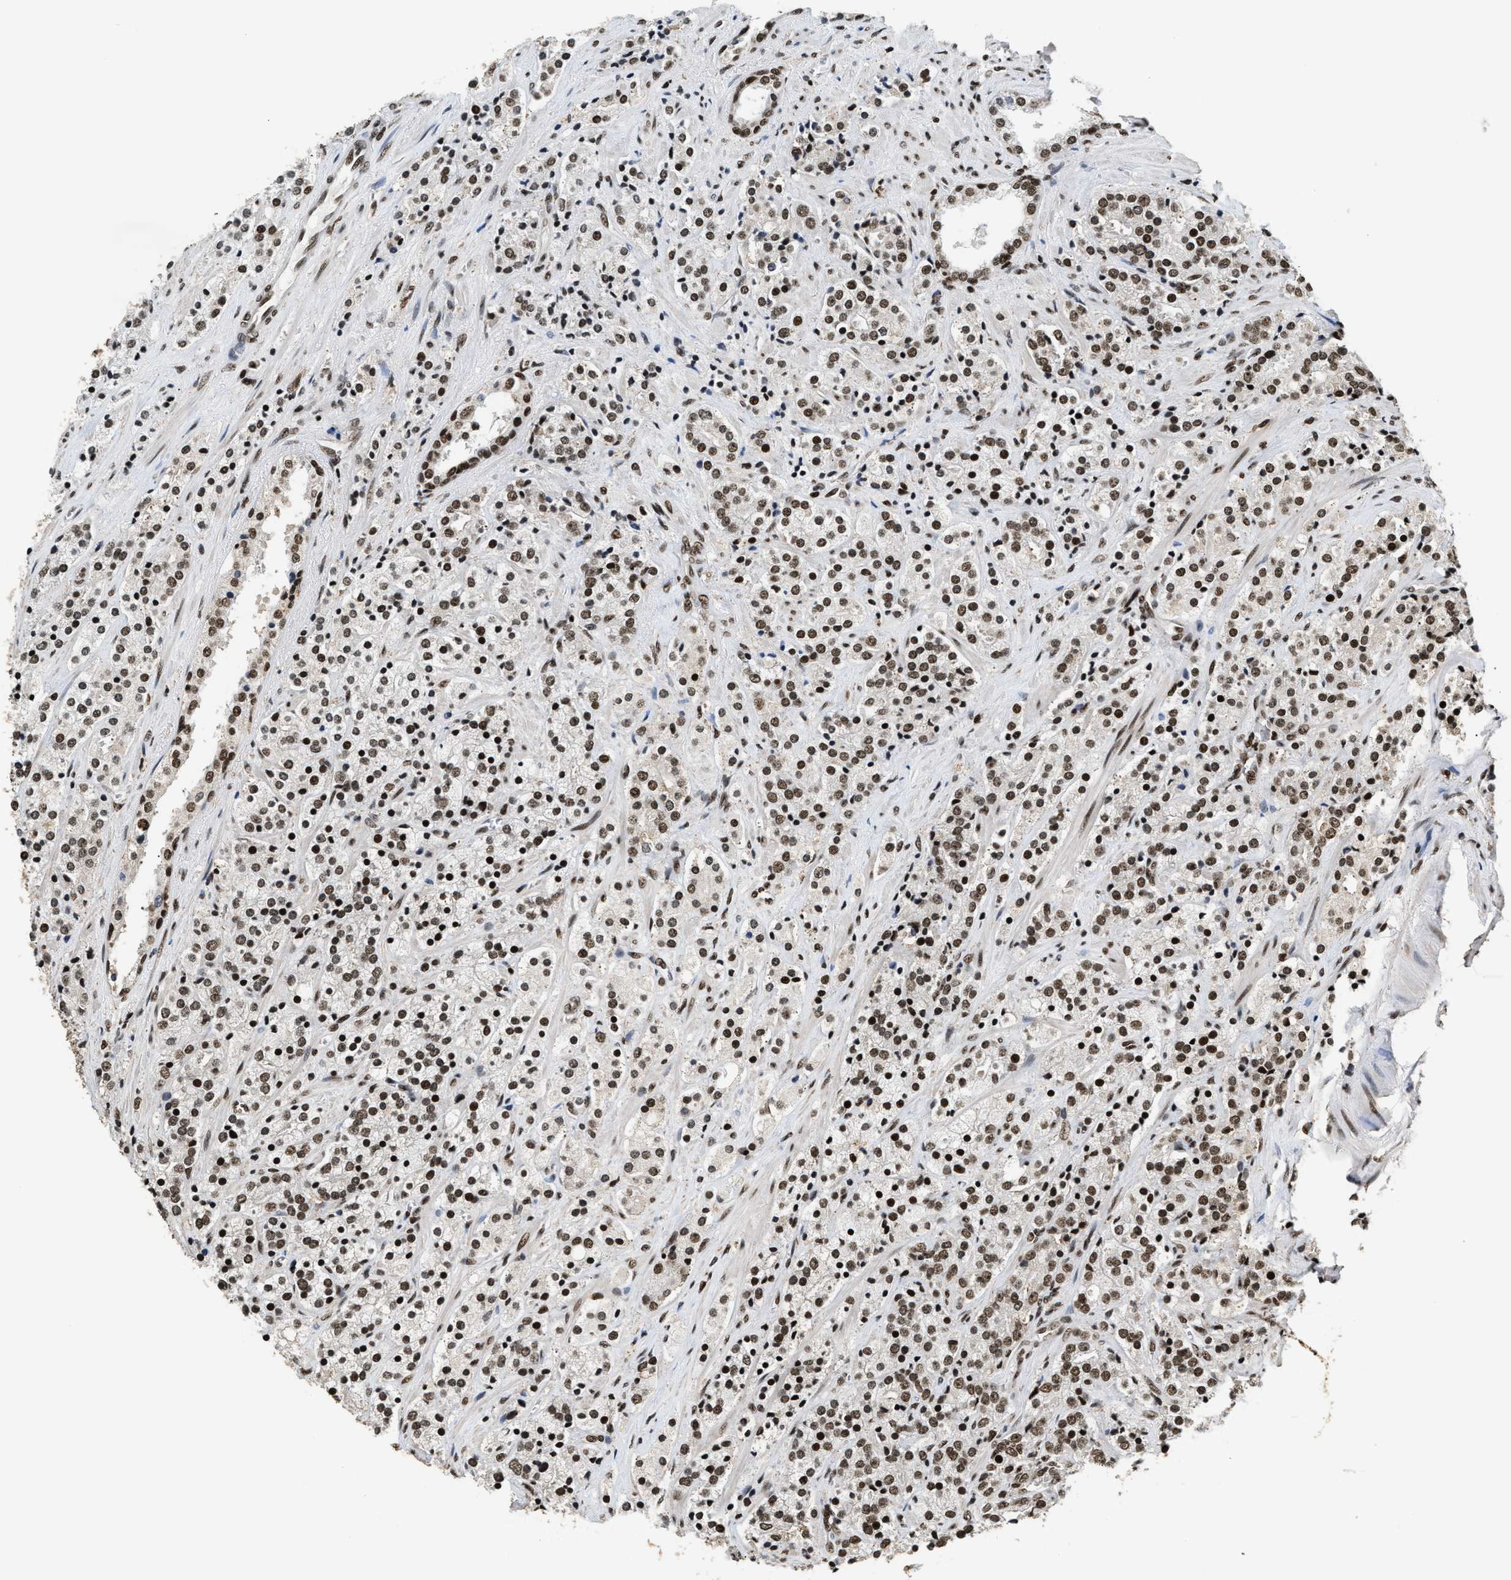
{"staining": {"intensity": "moderate", "quantity": ">75%", "location": "nuclear"}, "tissue": "prostate cancer", "cell_type": "Tumor cells", "image_type": "cancer", "snomed": [{"axis": "morphology", "description": "Adenocarcinoma, High grade"}, {"axis": "topography", "description": "Prostate"}], "caption": "This micrograph exhibits immunohistochemistry (IHC) staining of human prostate high-grade adenocarcinoma, with medium moderate nuclear expression in about >75% of tumor cells.", "gene": "RAD21", "patient": {"sex": "male", "age": 71}}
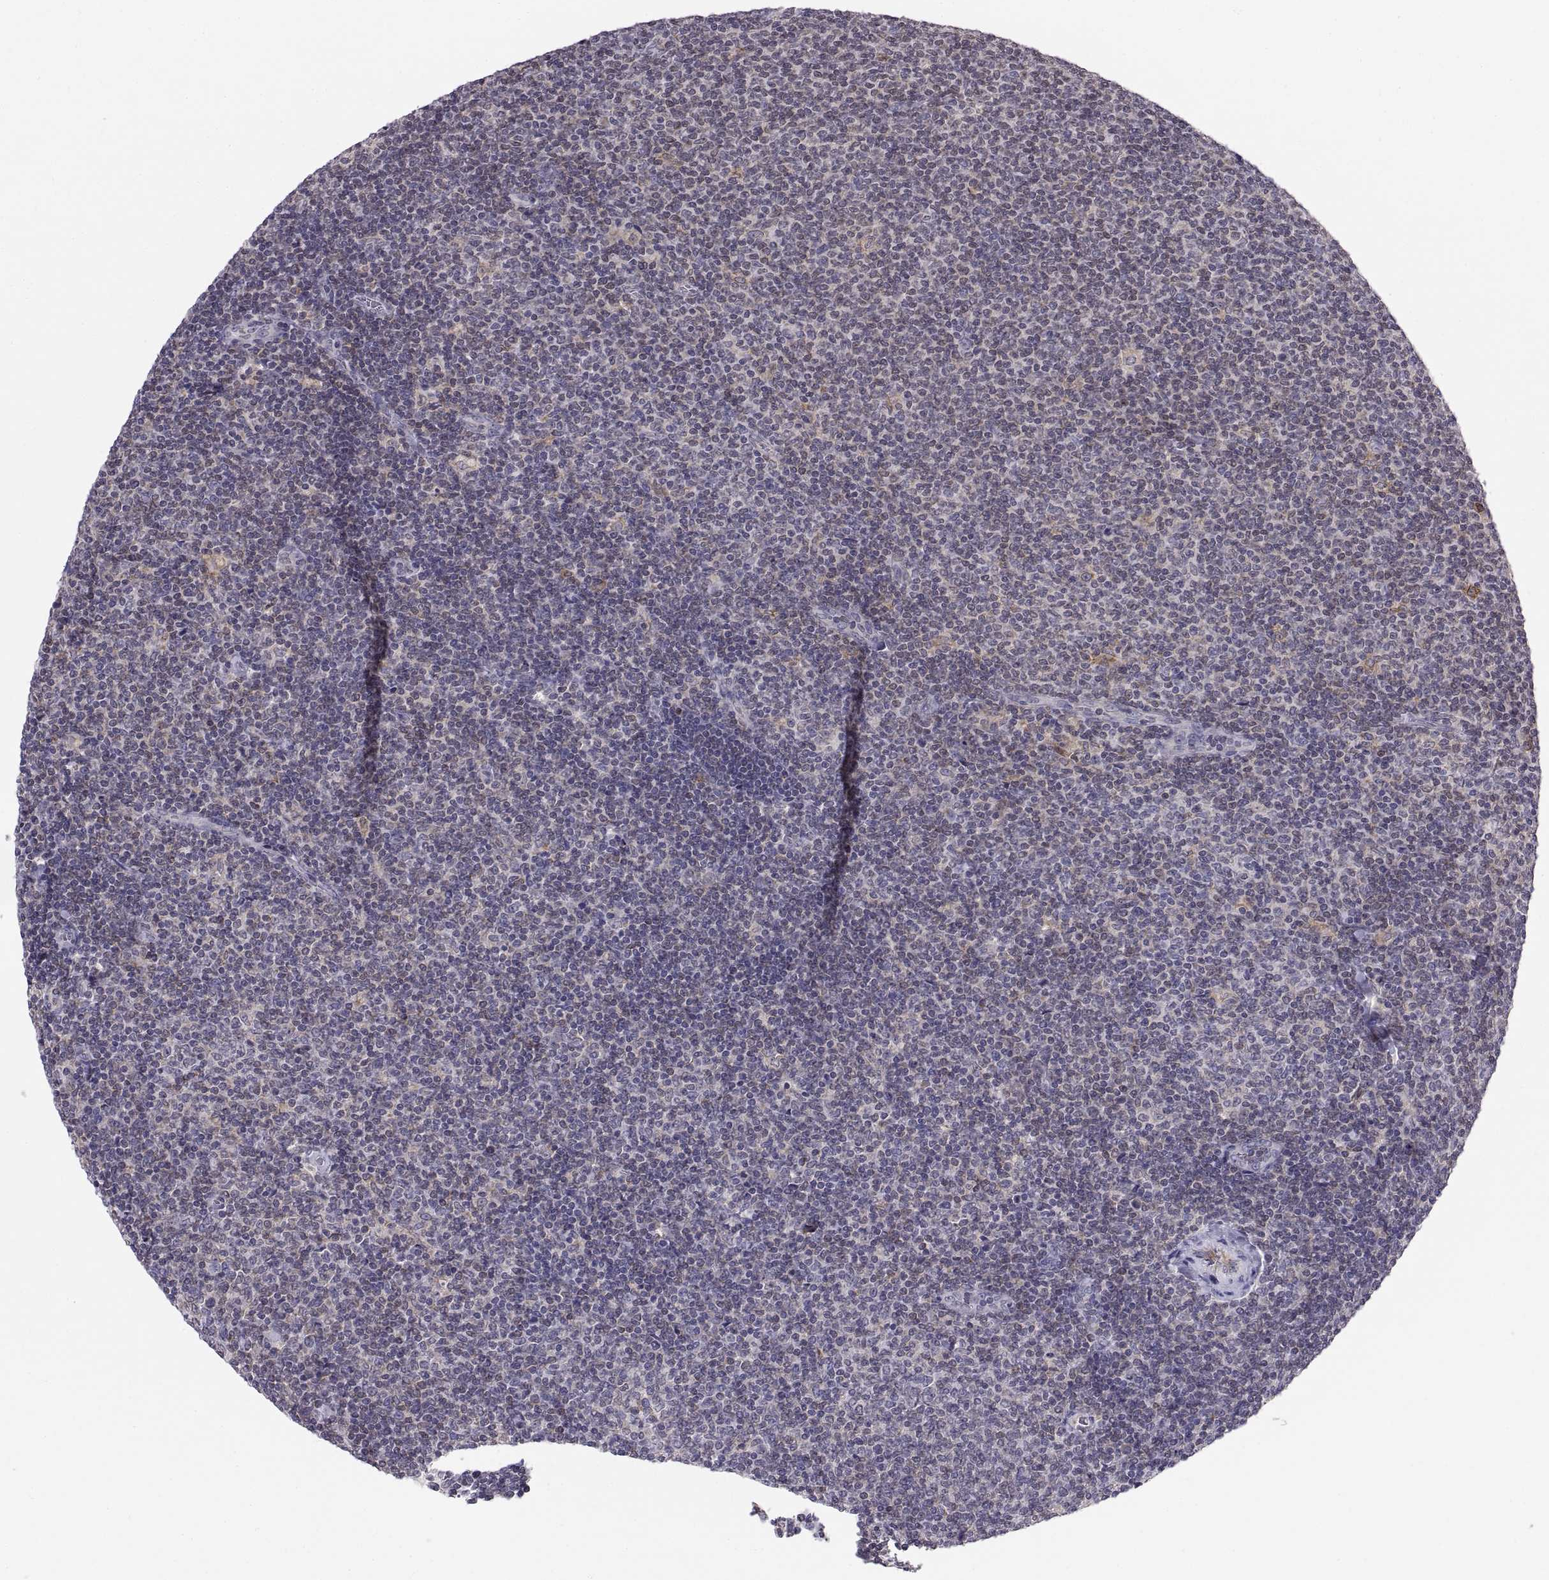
{"staining": {"intensity": "negative", "quantity": "none", "location": "none"}, "tissue": "lymphoma", "cell_type": "Tumor cells", "image_type": "cancer", "snomed": [{"axis": "morphology", "description": "Malignant lymphoma, non-Hodgkin's type, Low grade"}, {"axis": "topography", "description": "Lymph node"}], "caption": "Histopathology image shows no significant protein staining in tumor cells of malignant lymphoma, non-Hodgkin's type (low-grade). (DAB (3,3'-diaminobenzidine) IHC visualized using brightfield microscopy, high magnification).", "gene": "ERO1A", "patient": {"sex": "male", "age": 52}}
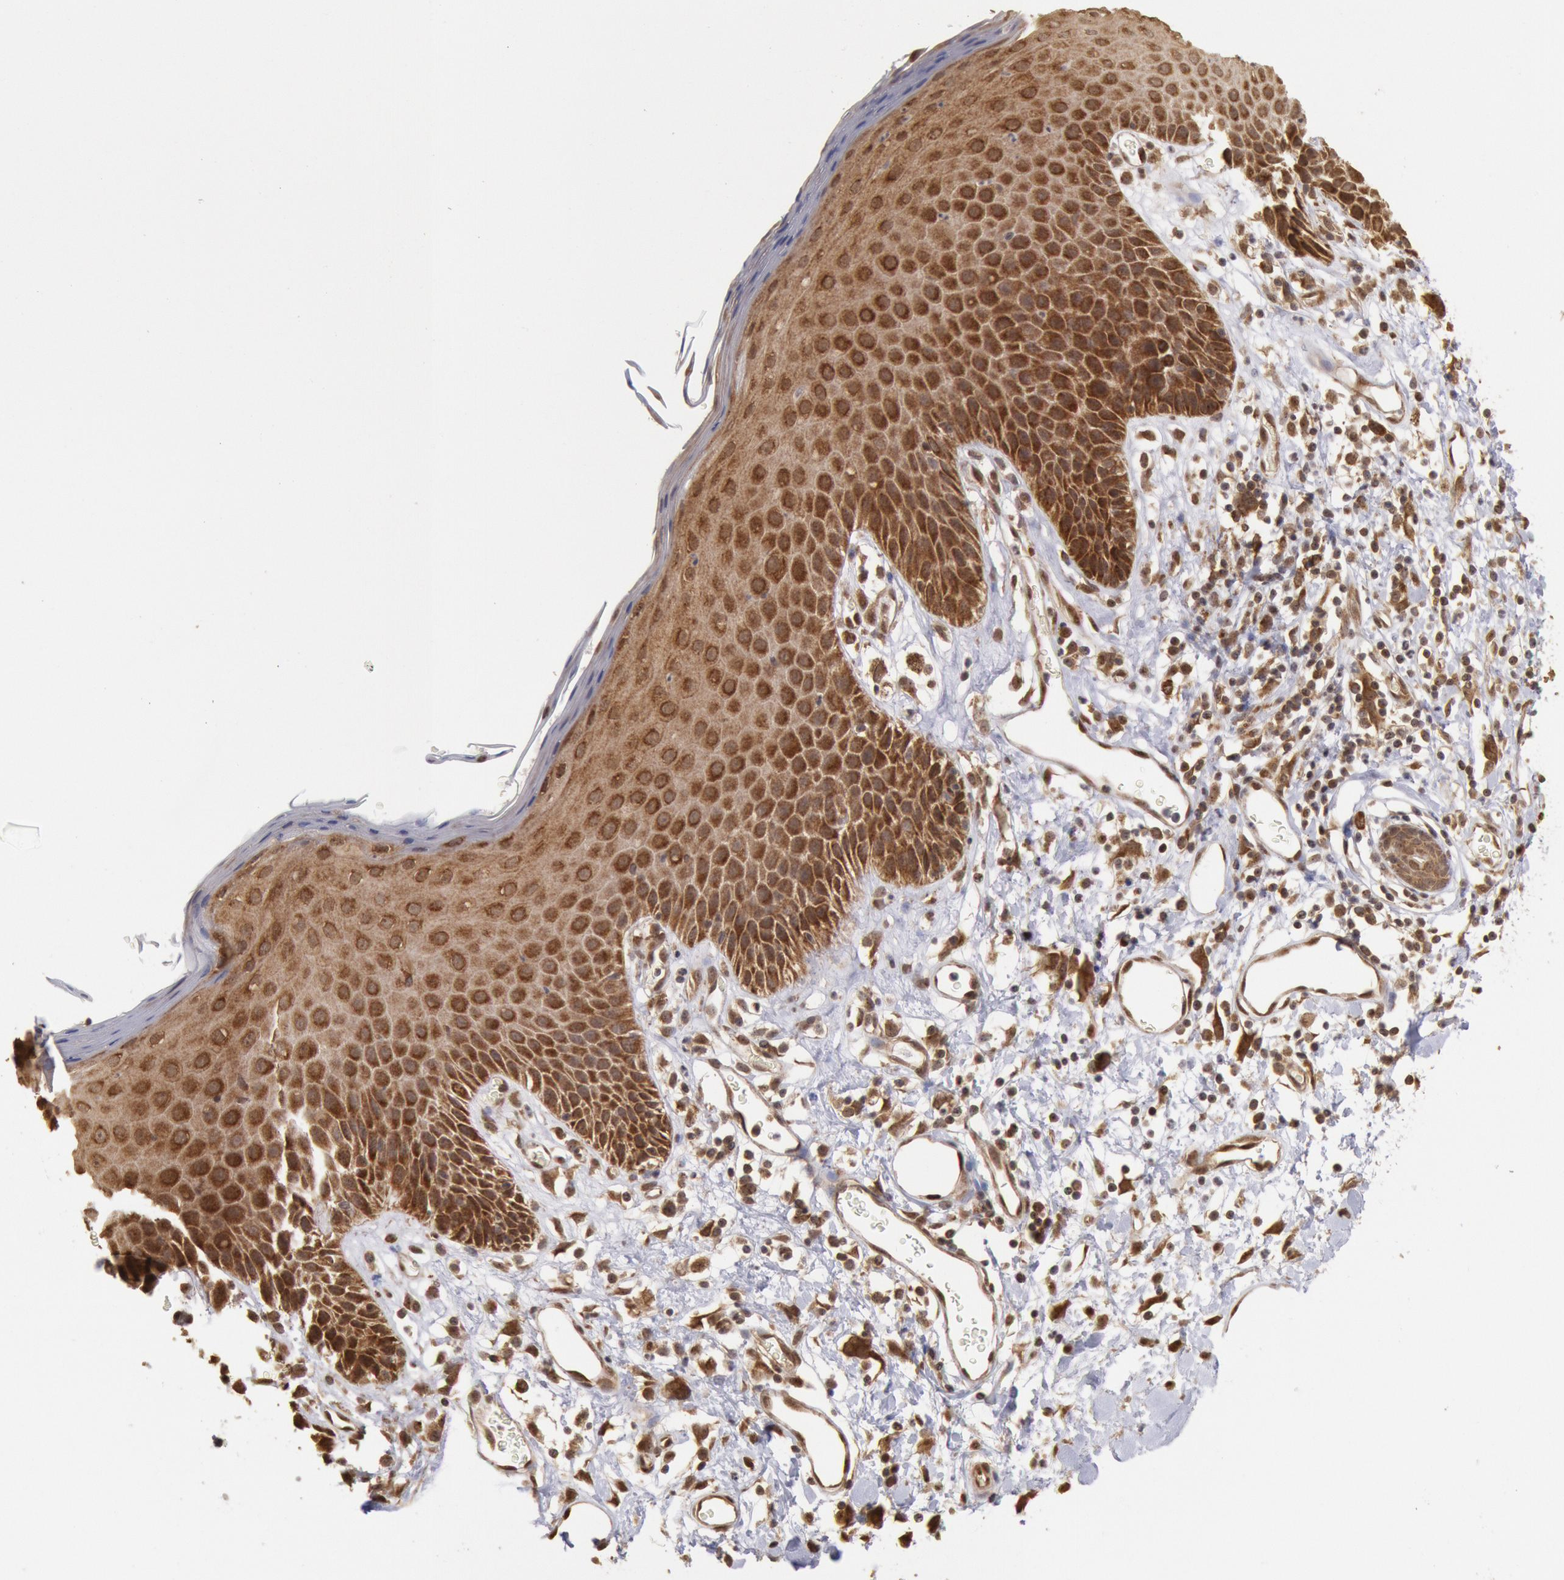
{"staining": {"intensity": "moderate", "quantity": ">75%", "location": "cytoplasmic/membranous"}, "tissue": "skin", "cell_type": "Epidermal cells", "image_type": "normal", "snomed": [{"axis": "morphology", "description": "Normal tissue, NOS"}, {"axis": "topography", "description": "Vulva"}, {"axis": "topography", "description": "Peripheral nerve tissue"}], "caption": "Benign skin was stained to show a protein in brown. There is medium levels of moderate cytoplasmic/membranous expression in about >75% of epidermal cells.", "gene": "STX17", "patient": {"sex": "female", "age": 68}}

The task:
Since the pictures are not wanted, transcribe the rest of the listing above exactly.

Written response:
{"staining": {"intensity": "moderate", "quantity": ">75%", "location": "nuclear"}, "tissue": "prostate cancer", "cell_type": "Tumor cells", "image_type": "cancer", "snomed": [{"axis": "morphology", "description": "Adenocarcinoma, High grade"}, {"axis": "topography", "description": "Prostate"}], "caption": "This micrograph exhibits immunohistochemistry (IHC) staining of human prostate high-grade adenocarcinoma, with medium moderate nuclear expression in about >75% of tumor cells.", "gene": "RAD21", "patient": {"sex": "male", "age": 71}}
{"staining": {"intensity": "negative", "quantity": "none", "location": "none"}, "tissue": "lymphoma", "cell_type": "Tumor cells", "image_type": "cancer", "snomed": [{"axis": "morphology", "description": "Malignant lymphoma, non-Hodgkin's type, Low grade"}, {"axis": "topography", "description": "Lymph node"}], "caption": "Histopathology image shows no significant protein staining in tumor cells of malignant lymphoma, non-Hodgkin's type (low-grade). (DAB (3,3'-diaminobenzidine) IHC visualized using brightfield microscopy, high magnification).", "gene": "ERO1A", "patient": {"sex": "male", "age": 52}}
{"staining": {"intensity": "moderate", "quantity": ">75%", "location": "cytoplasmic/membranous"}, "tissue": "skin", "cell_type": "Epidermal cells", "image_type": "normal", "snomed": [{"axis": "morphology", "description": "Normal tissue, NOS"}, {"axis": "topography", "description": "Vulva"}, {"axis": "topography", "description": "Peripheral nerve tissue"}], "caption": "Benign skin was stained to show a protein in brown. There is medium levels of moderate cytoplasmic/membranous expression in about >75% of epidermal cells.", "gene": "STX17", "patient": {"sex": "female", "age": 68}}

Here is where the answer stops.